= Vilhelm Pettersson =

Swedish ballet dancer (1814–1854)

Per Johan Vilhelm Pettersson (1814–1854), was a Swedish ballet dancer. He was an elite member of first the Royal Swedish Ballet during the mid-19th-century, and a deputy ballet master.

Vilhelm Pettersson was reportedly from a poor background as the son of laborers. During his childhood, he was once asked to perform a simple extra role in a ballet performance, and liked it so much that he wished to become a dancer.
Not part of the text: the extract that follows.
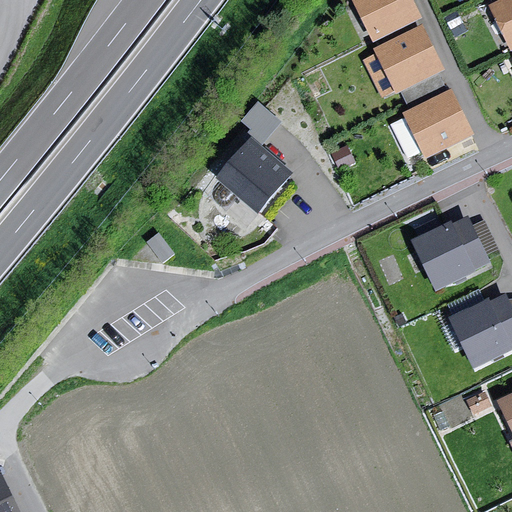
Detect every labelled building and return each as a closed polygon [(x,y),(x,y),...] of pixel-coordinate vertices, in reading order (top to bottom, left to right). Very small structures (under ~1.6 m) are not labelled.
[(408,0),(354,0),(351,2),(372,45),(419,22),(408,0)] [(511,0),(491,11),(511,54),(511,53),(511,0)] [(421,31),(375,53),(396,96),(441,74),(421,31)] [(450,96),(404,118),(425,162),(471,139),(450,96)] [(262,100),(247,117),(269,137),(284,119),(262,100)] [(295,177),(254,144),(221,184),(262,218),(295,177)] [(466,221),(410,245),(432,295),(488,270),(466,221)] [(173,253),(159,234),(149,242),(163,260),(173,253)] [(453,299),(458,310),(486,297),(481,286),(453,299)] [(511,306),(509,299),(453,323),(475,373),(511,356),(511,306)] [(511,398),(495,407),(511,439),(511,445),(509,447),(511,452),(511,398)] [(18,511),(2,478),(0,479),(0,511),(18,511)]
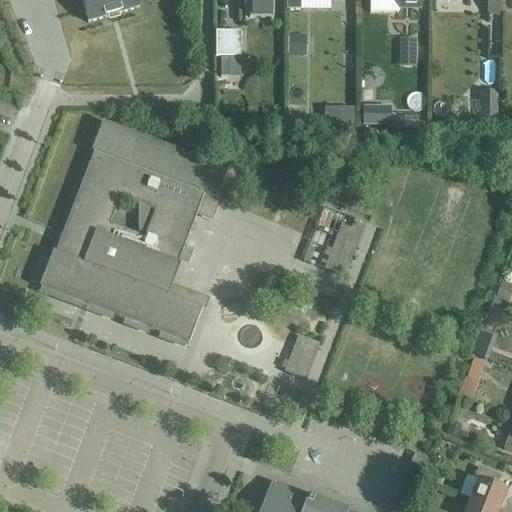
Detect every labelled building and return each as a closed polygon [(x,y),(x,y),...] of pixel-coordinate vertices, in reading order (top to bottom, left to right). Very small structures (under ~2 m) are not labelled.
[(80,0),(81,0),(88,25),(118,16),(120,15),(139,10),(135,0),(80,0)] [(250,16),(250,20),(273,20),(273,0),(243,0),(244,16),(250,16)] [(285,0),(285,12),(299,12),(299,0),(330,0),(330,2),(344,2),(344,0),(285,0)] [(441,0),(441,2),(443,2),(442,0),(486,0),(487,15),(501,15),(501,0),(441,0)] [(240,34),(215,34),(215,59),(221,59),(221,78),(229,78),(228,59),(240,59),(240,34)] [(287,37),(287,58),(305,59),(306,38),(287,37)] [(400,43),(400,57),(416,57),(416,43),(400,43)] [(501,79),(503,57),(492,56),(490,78),(501,79)] [(497,104),(497,94),(486,94),(481,94),(481,104),(481,124),(497,124),(497,104)] [(390,109),(363,108),(363,128),(390,128),(390,109)] [(354,111),(327,111),(327,128),(354,129),(354,111)] [(216,201),(228,172),(102,124),(91,153),(93,154),(55,254),(53,253),(39,289),(188,346),(202,310),(190,306),(193,297),(171,289),(180,266),(177,265),(204,197),(216,201)] [(358,279),(375,224),(326,209),(309,264),(358,279)] [(495,299),(507,303),(511,291),(511,288),(501,284),(495,299)] [(303,336),(286,370),(307,380),(323,346),(303,336)] [(475,347),(471,357),(486,362),(490,353),(475,347)] [(473,361),(466,381),(477,385),(484,365),(473,361)] [(449,434),(457,437),(460,428),(452,425),(449,434)] [(511,429),(503,451),(511,454),(511,429)] [(413,454),(390,511),(405,511),(426,459),(413,454)] [(424,467),(419,480),(432,485),(437,472),(424,467)] [(470,501),(498,511),(506,492),(496,488),(500,478),(478,469),(474,480),(478,482),(470,501)] [(338,511),(313,502),(314,502),(309,500),(275,488),(264,511),(338,511)] [(498,511),(470,501),(466,511),(498,511)]
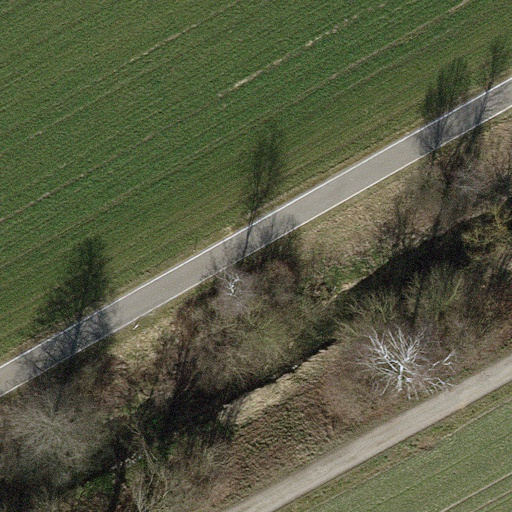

He became a student of the Royal Swedish Ballet in 1826, a premier student in 1834, a second dancer in 1835, and a premier- and grotesque dancer in 1838–54. During the 1830s, he was referred to as one of the male stars of the ballet alongside Anders Selinder, Per Christian Johansson and Carl Wilhelm Silfverberg. He was deputy Ballet Master of the Royal Ballet from 1846 to 1851.

It was said of him:
"Pettersson had quite long legs, which he displayed around him in his Grotesque dance with careless extravagance, and when he toured the countryside during the summer vacation with Edvard Stjernström and mrs Friebel, the Kalmar Newspaper announced that a new theater building should be erected to make more room for the pas de chasse of mr Pettersson and a smoother floor for the pretty little feet of the Sylphic Mrs Friebel."

Aside from his dance career, he is described as a self-educated autodidact, and was offered an office as an assistant numismatic expert at the Royal Swedish Academy of Letters, History and Antiquities in 1854, shortly before he died of an illness.